Un frammento di Falcon 9 traccia una traiettoria di impatto verso la Luna: i dettagli e i rischi per le future basi

Impatto previsto di uno stadio Falcon 9 sulla Luna: cosa sapere

Un frammento spaziale appartenente allo stadio superiore di un razzo Falcon 9 è stato tracciato su una traiettoria che lo porta a impattare sulla Luna il 5 agosto 2026. L’indicazione, basata sui calcoli dell’astronomo Bill Gray, specifica un orario preciso: le ore 8:44 italiane. Pur trattandosi di un evento insolito, è importante inquadrarlo correttamente: la collisione non rappresenta un pericolo per persone o infrastrutture sulla Terra, ma solleva questioni pratiche e normative sul smaltimento dei detriti spaziali e sulla tutela dell’ambiente lunare.

Le previsioni si fondano su numerose osservazioni che hanno seguito il corpo per oltre un anno; il frammento è stato identificato ripetutamente dalle campagne di sorveglianza. Le stime indicano una velocità d’impatto di circa 2,43 km/s (circa 8.748 km/h), e il punto stimato di collisione è nelle vicinanze del cratere Einstein, sul lato visibile del satellite.

Vista la massa limitata dello stadio superiore, l’effetto principale atteso sarà un piccolo cratere e qualche spunto di interesse per gli studi geologici.

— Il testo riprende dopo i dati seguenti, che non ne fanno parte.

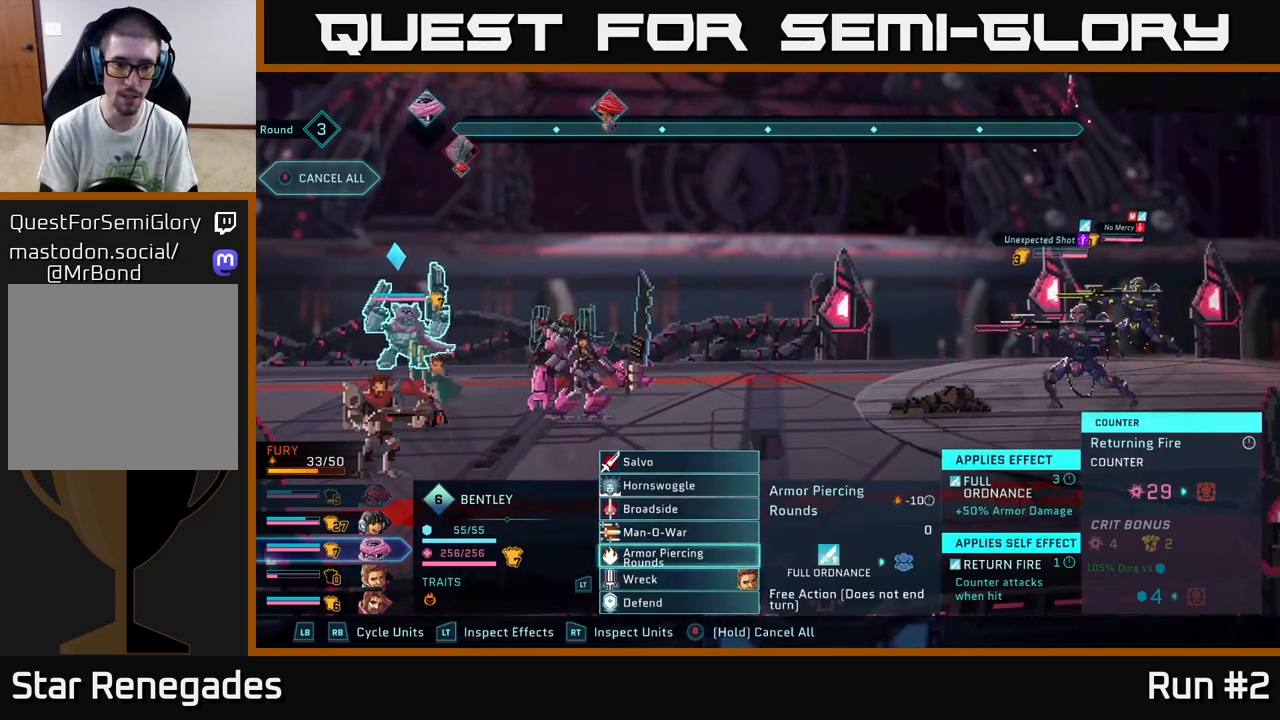
{"buttons": [], "left_stick": "down", "right_stick": "center", "events": [[17, "R1", "down"], [133, "R1", "up"], [367, "left_stick", "down"]]}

Origine e tracciamento del frammento

Il pezzo proviene da un lancio avvenuto il 15 gennaio 2026 che aveva portato verso la Luna due lander: il Blue Ghost (Firefly Aerospace) e il Hakuto‑R/Resilience (ispace). Dopo il rilascio dei carichi utili, la carenatura protettiva rientrò nell’atmosfera il 15 marzo, mentre lo stadio superiore rimase in orbita su una traiettoria complessa attorno al sistema Terra‑Luna. Diverse campagne osservazionali hanno identificato l’oggetto più di mille volte, permettendo a strumenti e modelli dinamici di ricostruirne con buona precisione la traiettoria.

Il ruolo di Bill Gray e degli strumenti di tracciamento

L’analisi è stata condotta dall’astronomo Bill Gray, noto per il software Project Pluto usato per il tracciamento di oggetti vicino alla Terra. Grazie a osservazioni ripetute e a modelli che tengono conto delle forze gravitazionali di Terra, Luna, Sole e pianeti, è stato possibile stimare tempo e luogo dell’impatto. Alcune incertezze minori possono derivare dalla pressione di radiazione solare, un effetto che agisce su corpi leggeri e irregolari, ma non dovrebbe modificare in modo sostanziale la previsione dell’8:44 del 5 agosto 2026.

Caratteristiche fisiche dell’impatto

Lo stadio superiore è descritto con dimensioni di circa 13,8 metri di altezza e un diametro di 3,7 metri. Poiché la Luna è priva di atmosfera significativa, l’oggetto non subisce decelerazione aerodinamica prima dell’impatto; di conseguenza arriverà sulla superficie alla velocità prevista, producendo un effetto paragonabile a quello di altri frammenti già studiati.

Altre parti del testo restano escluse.